### Texto del ejercicio

Dice la Biblia que por prueba, encuentro y renovación, Jesús tuvo que pasar cuarenta días y noches respectivas, de oración y ayuno, en el desierto de Judea. Malas siempre son las comparaciones, pero lo cierto, es que Pedro Sánchez, el presidente en funciones de España, lleva más de quince en un territorio político cada vez más inhabitable y lleno de peligros.

    Al margen de la truncada travesía desde la moción de censura a Mariano Rajoy y el gobierno de 84 diputados, con los que gobernó hasta las elecciones del pasado 28 de abril, ahora mismo, PSOE y Unidas Podemos (UP) lejos de acercar sus posiciones, se limitan a un increscendo mutuo de intolerancia. Esto, con una puesta en escena cada vez más barroca, que se ha manifestado en la profusión compartida de una ristra incalculable de reproches varios que, a merced de la ciudadanía, quedan expuestos en el mentidero público digital.

### Instrucciones
Continúa el texto sobre Pedro Sánchez y el desencuentro entre el PSOE y Unidas Podemos a partir de su última oración.

### Datos proporcionados
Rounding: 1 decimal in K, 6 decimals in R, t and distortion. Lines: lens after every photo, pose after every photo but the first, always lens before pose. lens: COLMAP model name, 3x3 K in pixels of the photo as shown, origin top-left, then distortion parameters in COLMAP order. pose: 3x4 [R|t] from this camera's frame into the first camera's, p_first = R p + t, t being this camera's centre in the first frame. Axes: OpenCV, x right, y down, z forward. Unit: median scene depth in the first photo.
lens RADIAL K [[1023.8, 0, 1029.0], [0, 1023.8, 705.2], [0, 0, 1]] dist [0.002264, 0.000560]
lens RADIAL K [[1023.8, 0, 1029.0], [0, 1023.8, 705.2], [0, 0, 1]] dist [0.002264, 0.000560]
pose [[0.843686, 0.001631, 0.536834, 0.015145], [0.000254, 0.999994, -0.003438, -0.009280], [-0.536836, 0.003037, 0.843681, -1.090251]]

### Respuesta solicitada
    ¿Será que el Gobierno de coalición es una entelequia del electorado progresista o será que esos votantes sienten una animadversión tajante sobre una repetición electoral fallida?
    Si nos sustentamos en las cifras, el PSOE ha sido la lista más votada, tiene el grupo más grande del Congreso y atesora la mayoría absoluta en el Senado. Sin embargo, no tiene la mayoría para gobernar, así que el reparto del poder se ha tornado un proceso innegable y, en estos momentos, farragosos, sobre todo, después de la investidura fallida de finales del mes de julio que dejaron ver, y no precisamente entre bambalinas, la desconfianza mutua existente. Es imprescindible un acuerdo antes del veintitrés de septiembre pero las cábalas de sumatoria de escaños todavía no cuadran. Incluso las reuniones con sindicatos y patronal en Moncloa para acercar posiciones y buscar apoyos, no han sido muy aclaratorias.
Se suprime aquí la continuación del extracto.